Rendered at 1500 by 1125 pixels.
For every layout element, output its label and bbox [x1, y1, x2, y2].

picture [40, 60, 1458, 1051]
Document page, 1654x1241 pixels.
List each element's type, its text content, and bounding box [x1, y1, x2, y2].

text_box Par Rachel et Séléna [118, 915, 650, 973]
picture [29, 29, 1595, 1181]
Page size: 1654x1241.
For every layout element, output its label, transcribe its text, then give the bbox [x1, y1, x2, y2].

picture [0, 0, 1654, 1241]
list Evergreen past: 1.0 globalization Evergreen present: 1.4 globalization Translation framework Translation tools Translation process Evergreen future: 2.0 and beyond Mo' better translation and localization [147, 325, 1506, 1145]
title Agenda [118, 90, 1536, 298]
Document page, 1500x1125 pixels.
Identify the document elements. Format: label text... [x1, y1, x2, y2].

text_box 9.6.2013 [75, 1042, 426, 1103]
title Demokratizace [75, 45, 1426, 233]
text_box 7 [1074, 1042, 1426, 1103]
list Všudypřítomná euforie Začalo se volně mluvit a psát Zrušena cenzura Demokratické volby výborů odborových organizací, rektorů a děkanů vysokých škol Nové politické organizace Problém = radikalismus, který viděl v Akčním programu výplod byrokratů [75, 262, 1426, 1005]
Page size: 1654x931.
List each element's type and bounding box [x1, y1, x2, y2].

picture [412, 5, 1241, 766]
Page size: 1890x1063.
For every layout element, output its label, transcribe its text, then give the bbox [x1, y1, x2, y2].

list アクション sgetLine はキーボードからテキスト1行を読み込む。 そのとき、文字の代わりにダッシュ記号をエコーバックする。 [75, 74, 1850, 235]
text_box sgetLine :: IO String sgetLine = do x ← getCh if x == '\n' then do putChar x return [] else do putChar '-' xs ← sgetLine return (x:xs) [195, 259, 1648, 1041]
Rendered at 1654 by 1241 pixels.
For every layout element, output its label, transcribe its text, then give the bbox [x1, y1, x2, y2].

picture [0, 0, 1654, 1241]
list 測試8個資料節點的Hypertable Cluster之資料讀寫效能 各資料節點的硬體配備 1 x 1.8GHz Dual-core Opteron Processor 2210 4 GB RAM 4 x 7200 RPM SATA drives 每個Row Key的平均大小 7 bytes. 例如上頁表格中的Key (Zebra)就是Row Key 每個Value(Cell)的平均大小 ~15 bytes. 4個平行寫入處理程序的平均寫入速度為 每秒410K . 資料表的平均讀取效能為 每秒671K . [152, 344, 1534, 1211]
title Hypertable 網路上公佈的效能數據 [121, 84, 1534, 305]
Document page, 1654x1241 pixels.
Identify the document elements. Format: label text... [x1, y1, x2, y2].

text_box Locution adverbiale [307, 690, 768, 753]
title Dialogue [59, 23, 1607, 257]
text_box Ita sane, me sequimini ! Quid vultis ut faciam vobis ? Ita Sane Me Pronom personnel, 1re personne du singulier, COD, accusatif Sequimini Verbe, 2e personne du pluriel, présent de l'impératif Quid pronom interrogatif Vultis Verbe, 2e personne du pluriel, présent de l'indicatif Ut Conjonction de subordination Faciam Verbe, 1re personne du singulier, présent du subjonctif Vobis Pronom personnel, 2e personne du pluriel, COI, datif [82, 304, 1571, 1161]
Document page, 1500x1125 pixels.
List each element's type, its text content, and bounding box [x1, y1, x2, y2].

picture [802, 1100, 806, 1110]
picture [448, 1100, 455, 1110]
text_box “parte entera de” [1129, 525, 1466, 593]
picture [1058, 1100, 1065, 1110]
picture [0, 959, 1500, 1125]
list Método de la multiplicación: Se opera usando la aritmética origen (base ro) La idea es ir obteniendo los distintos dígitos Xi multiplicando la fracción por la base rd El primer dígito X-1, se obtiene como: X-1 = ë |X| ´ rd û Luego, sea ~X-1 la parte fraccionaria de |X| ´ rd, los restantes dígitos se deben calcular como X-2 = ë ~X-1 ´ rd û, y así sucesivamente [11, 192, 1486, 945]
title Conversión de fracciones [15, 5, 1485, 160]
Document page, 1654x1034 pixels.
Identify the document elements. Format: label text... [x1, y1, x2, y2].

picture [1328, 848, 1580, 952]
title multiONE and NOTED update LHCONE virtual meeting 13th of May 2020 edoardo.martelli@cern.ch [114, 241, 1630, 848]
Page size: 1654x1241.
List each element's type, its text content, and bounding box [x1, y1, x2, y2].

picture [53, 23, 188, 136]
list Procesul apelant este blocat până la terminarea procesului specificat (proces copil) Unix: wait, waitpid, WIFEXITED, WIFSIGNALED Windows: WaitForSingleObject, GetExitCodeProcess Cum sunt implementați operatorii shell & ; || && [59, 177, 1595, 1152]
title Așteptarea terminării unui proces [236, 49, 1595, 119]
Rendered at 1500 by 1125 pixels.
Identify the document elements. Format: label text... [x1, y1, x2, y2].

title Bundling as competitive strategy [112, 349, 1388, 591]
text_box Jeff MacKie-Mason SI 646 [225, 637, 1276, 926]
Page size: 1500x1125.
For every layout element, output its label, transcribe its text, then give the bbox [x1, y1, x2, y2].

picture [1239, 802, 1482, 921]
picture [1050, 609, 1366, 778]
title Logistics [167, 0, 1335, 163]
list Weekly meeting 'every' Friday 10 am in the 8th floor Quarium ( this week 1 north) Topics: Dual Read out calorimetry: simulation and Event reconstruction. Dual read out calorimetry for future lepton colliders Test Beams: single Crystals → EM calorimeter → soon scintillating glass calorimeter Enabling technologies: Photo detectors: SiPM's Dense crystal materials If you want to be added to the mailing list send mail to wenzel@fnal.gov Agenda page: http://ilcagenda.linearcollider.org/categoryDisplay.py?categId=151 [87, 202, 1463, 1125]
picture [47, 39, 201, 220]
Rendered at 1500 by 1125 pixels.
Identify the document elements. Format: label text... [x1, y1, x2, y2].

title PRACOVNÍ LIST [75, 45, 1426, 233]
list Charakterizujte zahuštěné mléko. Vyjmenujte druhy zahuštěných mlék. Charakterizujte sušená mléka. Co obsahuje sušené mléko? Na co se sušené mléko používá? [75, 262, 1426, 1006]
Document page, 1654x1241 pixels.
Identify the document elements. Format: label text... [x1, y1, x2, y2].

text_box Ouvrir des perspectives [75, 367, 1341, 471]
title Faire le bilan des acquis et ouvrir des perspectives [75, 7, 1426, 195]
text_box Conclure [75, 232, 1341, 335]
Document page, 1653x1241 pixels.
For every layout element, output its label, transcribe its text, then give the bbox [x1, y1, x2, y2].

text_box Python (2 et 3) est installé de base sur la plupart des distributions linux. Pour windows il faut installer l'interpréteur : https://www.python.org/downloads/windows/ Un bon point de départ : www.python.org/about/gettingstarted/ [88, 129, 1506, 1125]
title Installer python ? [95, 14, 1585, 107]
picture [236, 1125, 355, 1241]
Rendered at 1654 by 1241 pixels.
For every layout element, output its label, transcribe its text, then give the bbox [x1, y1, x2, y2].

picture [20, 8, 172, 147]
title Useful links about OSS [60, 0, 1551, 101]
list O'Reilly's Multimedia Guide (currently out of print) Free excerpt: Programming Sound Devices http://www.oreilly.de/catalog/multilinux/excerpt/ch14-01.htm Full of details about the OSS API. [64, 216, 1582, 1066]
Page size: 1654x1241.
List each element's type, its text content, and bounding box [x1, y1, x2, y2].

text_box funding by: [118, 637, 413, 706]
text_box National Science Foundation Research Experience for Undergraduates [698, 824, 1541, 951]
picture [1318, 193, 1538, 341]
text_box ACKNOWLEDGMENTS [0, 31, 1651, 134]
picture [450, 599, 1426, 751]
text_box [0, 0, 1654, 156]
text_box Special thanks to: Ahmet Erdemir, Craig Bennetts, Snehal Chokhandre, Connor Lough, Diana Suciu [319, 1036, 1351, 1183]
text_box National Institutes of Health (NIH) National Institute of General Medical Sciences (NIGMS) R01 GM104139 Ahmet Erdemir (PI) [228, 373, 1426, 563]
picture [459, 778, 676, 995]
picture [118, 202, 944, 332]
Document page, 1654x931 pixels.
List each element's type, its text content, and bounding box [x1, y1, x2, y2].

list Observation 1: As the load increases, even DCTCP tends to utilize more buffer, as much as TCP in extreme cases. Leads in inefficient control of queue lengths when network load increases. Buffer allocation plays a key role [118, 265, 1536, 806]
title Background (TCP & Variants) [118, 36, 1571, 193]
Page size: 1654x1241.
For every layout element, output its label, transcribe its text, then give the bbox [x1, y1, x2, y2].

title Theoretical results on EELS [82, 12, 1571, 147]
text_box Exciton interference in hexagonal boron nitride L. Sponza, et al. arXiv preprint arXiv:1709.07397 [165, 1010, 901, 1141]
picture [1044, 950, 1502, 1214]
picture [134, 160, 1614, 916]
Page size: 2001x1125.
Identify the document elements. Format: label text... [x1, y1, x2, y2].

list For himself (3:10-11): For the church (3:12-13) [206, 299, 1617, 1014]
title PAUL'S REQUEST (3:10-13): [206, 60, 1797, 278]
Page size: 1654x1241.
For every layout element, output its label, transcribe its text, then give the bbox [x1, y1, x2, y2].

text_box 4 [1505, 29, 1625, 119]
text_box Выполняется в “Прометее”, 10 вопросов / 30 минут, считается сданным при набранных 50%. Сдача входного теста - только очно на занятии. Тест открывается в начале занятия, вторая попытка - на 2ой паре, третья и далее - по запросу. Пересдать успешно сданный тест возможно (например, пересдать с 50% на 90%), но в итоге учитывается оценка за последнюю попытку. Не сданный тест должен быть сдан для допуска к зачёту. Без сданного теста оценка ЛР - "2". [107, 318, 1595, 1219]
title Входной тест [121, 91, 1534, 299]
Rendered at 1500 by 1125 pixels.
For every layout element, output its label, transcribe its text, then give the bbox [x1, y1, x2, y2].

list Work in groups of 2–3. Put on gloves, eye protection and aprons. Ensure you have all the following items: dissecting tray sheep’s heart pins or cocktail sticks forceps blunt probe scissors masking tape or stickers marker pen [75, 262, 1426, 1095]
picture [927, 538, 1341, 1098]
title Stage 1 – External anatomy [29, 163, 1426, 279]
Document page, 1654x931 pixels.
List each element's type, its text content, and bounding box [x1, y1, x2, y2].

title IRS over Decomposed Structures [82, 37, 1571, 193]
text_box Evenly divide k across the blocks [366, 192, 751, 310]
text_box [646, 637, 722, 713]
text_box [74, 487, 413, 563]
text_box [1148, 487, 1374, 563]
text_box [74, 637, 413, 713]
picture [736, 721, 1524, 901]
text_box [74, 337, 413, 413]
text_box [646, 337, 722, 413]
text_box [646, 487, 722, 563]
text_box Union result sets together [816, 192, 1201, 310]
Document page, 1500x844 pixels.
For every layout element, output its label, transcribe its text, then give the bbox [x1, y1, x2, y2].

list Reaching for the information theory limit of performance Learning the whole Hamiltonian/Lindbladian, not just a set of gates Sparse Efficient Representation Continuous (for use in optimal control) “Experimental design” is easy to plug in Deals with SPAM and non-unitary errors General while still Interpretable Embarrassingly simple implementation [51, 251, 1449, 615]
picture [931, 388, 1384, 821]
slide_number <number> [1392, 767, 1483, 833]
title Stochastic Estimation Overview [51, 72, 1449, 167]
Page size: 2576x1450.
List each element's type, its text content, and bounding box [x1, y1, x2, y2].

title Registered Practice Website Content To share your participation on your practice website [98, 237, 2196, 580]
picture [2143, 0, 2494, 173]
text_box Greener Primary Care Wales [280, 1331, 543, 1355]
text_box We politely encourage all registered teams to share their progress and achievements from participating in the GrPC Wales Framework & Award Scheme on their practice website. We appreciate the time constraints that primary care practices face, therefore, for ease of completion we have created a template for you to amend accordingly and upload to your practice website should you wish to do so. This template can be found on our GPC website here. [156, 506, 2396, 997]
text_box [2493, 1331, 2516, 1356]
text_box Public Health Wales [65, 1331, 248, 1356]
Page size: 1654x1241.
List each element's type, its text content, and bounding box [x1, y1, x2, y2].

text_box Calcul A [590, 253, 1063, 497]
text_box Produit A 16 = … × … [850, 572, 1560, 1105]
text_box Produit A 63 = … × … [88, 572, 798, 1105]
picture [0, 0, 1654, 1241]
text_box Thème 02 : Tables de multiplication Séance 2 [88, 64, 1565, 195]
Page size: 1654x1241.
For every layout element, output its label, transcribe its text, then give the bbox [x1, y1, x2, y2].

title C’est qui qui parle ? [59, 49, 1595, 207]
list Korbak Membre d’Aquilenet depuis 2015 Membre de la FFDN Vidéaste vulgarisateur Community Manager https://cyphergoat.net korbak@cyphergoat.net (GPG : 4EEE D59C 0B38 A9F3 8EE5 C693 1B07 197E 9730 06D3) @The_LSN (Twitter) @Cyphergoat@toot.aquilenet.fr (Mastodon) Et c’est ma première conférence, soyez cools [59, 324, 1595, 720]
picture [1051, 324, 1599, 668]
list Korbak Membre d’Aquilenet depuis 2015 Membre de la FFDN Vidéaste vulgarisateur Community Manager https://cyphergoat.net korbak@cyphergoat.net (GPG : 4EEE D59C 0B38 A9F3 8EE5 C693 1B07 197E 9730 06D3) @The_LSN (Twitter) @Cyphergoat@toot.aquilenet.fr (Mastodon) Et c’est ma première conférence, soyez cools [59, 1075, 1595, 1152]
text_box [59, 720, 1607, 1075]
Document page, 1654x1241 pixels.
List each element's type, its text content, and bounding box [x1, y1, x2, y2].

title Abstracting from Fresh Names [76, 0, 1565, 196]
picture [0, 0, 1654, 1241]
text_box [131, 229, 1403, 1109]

▶ WHAT THE EXERCISE ASKS: Switch "layout element" to "page element" in the lines from the start of the records through the line holding "title Agenda [118, 90, 1536, 298]", inclusive, and give those lines again with nothing else changed.

▶ EXERCISE ANSWER:
Rendered at 1500 by 1125 pixels.
For every page element, output its label and bbox [x1, y1, x2, y2].

picture [40, 60, 1458, 1051]
Document page, 1654x1241 pixels.
List each element's type, its text content, and bounding box [x1, y1, x2, y2].

text_box Par Rachel et Séléna [118, 915, 650, 973]
picture [29, 29, 1595, 1181]
Page size: 1654x1241.
For every page element, output its label, transcribe its text, then give the bbox [x1, y1, x2, y2].

picture [0, 0, 1654, 1241]
list Evergreen past: 1.0 globalization Evergreen present: 1.4 globalization Translation framework Translation tools Translation process Evergreen future: 2.0 and beyond Mo' better translation and localization [147, 325, 1506, 1145]
title Agenda [118, 90, 1536, 298]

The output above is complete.